* Your assignment:
Write out the lines from the one containing "O Cassino Cleo Oferece Missões Esta Semana." to the one containing "tornando-os uma experiência", both included, as a JSON list of strings with one string per line and any blank lines left out.

* Data under study:
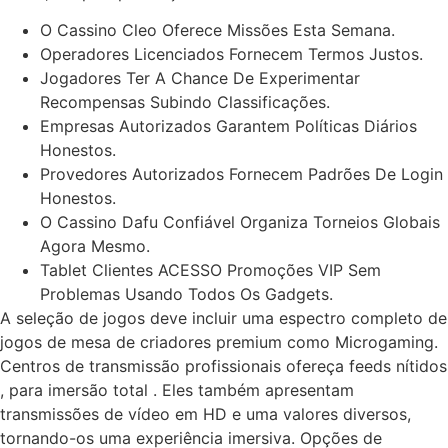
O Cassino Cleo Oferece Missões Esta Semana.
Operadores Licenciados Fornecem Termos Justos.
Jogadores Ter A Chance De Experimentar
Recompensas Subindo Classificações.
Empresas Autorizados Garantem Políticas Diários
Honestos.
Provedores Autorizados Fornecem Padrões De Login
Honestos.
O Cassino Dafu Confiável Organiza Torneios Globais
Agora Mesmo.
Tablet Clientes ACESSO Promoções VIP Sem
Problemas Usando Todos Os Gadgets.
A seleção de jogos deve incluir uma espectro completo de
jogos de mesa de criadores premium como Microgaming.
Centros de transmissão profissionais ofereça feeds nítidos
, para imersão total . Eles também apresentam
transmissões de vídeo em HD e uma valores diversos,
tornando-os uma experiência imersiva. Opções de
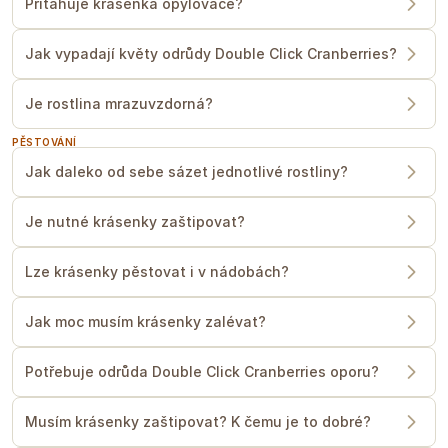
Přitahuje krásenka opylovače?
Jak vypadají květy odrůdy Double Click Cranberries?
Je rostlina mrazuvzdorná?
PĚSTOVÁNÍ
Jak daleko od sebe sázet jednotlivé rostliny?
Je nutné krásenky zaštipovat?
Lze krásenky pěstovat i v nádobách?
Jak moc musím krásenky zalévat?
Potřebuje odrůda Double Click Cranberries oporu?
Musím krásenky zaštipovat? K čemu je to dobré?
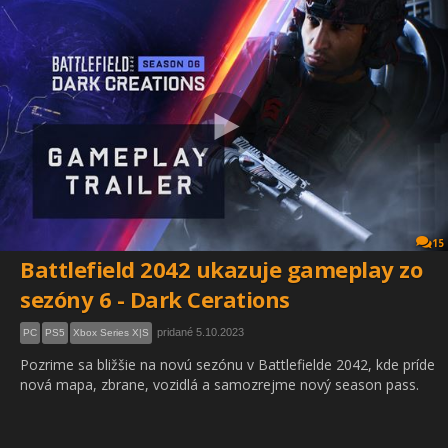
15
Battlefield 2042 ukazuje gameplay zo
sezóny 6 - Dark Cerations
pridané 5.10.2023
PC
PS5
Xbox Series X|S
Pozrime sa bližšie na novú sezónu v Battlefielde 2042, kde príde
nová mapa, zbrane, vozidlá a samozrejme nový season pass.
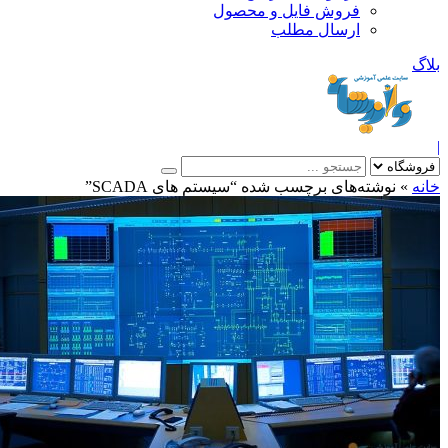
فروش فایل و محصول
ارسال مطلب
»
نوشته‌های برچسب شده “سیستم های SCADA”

* * *

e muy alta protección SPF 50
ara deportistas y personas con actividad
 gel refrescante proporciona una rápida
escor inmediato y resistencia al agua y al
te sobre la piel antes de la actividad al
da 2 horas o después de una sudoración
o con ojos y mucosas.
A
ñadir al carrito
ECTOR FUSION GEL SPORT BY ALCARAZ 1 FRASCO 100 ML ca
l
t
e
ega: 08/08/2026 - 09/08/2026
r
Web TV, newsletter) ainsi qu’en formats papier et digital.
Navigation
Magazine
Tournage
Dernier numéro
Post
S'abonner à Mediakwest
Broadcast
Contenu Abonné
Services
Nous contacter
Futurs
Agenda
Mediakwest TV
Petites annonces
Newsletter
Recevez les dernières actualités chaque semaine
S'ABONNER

* Exercise response:
[
  "O Cassino Cleo Oferece Missões Esta Semana.",
  "Operadores Licenciados Fornecem Termos Justos.",
  "Jogadores Ter A Chance De Experimentar",
  "Recompensas Subindo Classificações.",
  "Empresas Autorizados Garantem Políticas Diários",
  "Honestos.",
  "Provedores Autorizados Fornecem Padrões De Login",
  "Honestos.",
  "O Cassino Dafu Confiável Organiza Torneios Globais",
  "Agora Mesmo.",
  "Tablet Clientes ACESSO Promoções VIP Sem",
  "Problemas Usando Todos Os Gadgets.",
  "A seleção de jogos deve incluir uma espectro completo de",
  "jogos de mesa de criadores premium como Microgaming.",
  "Centros de transmissão profissionais ofereça feeds nítidos",
  ", para imersão total . Eles também apresentam",
  "transmissões de vídeo em HD e uma valores diversos,",
  "tornando-os uma experiência imersiva. Opções de"
]